Task brief - Keep only the lines of the data below that contain "variable", and copy them.

Entries shown -
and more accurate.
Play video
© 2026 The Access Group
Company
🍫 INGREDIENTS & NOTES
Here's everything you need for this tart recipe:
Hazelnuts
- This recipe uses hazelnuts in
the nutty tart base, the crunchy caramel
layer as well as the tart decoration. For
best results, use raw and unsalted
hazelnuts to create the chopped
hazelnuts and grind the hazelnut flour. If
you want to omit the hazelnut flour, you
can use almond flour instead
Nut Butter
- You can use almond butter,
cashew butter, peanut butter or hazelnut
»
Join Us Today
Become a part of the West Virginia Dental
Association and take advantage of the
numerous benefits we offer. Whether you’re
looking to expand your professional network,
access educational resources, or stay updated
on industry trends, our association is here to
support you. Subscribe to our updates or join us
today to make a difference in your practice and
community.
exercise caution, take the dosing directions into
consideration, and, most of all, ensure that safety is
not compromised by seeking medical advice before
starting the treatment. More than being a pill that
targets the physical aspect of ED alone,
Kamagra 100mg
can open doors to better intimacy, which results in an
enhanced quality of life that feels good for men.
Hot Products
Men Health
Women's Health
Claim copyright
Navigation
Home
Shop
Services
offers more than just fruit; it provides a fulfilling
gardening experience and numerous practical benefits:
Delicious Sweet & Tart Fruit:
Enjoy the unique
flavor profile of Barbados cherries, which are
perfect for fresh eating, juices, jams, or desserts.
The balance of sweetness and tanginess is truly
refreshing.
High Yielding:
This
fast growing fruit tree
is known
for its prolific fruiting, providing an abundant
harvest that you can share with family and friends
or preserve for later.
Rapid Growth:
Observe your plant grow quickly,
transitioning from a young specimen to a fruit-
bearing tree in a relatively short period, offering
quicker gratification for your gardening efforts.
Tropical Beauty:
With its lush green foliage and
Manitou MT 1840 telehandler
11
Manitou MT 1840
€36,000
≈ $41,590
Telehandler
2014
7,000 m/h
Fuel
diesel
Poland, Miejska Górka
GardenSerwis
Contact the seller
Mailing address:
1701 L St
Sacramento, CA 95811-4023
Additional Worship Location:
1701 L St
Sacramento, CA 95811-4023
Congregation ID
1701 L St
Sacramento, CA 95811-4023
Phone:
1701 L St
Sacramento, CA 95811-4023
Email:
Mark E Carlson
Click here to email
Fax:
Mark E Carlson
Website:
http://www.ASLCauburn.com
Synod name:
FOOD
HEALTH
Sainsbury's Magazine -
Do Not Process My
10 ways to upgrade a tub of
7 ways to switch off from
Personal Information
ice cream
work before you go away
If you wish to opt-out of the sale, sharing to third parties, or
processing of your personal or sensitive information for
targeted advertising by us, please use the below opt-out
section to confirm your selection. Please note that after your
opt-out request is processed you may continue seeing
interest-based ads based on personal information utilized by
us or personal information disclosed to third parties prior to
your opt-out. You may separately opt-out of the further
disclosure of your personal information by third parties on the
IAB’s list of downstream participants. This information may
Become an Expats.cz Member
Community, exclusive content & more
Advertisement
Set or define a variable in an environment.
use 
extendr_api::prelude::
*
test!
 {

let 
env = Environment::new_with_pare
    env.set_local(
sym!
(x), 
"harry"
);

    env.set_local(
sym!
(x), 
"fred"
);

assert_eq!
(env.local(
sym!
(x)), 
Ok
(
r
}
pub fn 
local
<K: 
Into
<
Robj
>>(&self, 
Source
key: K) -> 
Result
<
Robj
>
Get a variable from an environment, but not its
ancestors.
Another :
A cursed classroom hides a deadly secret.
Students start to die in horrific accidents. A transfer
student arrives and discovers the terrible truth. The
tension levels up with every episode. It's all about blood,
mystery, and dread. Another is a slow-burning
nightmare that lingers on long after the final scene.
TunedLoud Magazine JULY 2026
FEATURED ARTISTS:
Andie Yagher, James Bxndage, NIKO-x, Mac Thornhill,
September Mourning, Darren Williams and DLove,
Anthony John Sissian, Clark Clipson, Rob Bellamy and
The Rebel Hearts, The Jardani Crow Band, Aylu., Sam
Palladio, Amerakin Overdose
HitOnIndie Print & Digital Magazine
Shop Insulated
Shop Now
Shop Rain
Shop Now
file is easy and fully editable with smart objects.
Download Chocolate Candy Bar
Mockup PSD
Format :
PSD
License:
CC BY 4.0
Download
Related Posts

Answer for the task -
Set or define a variable in an environment.
Get a variable from an environment, but not its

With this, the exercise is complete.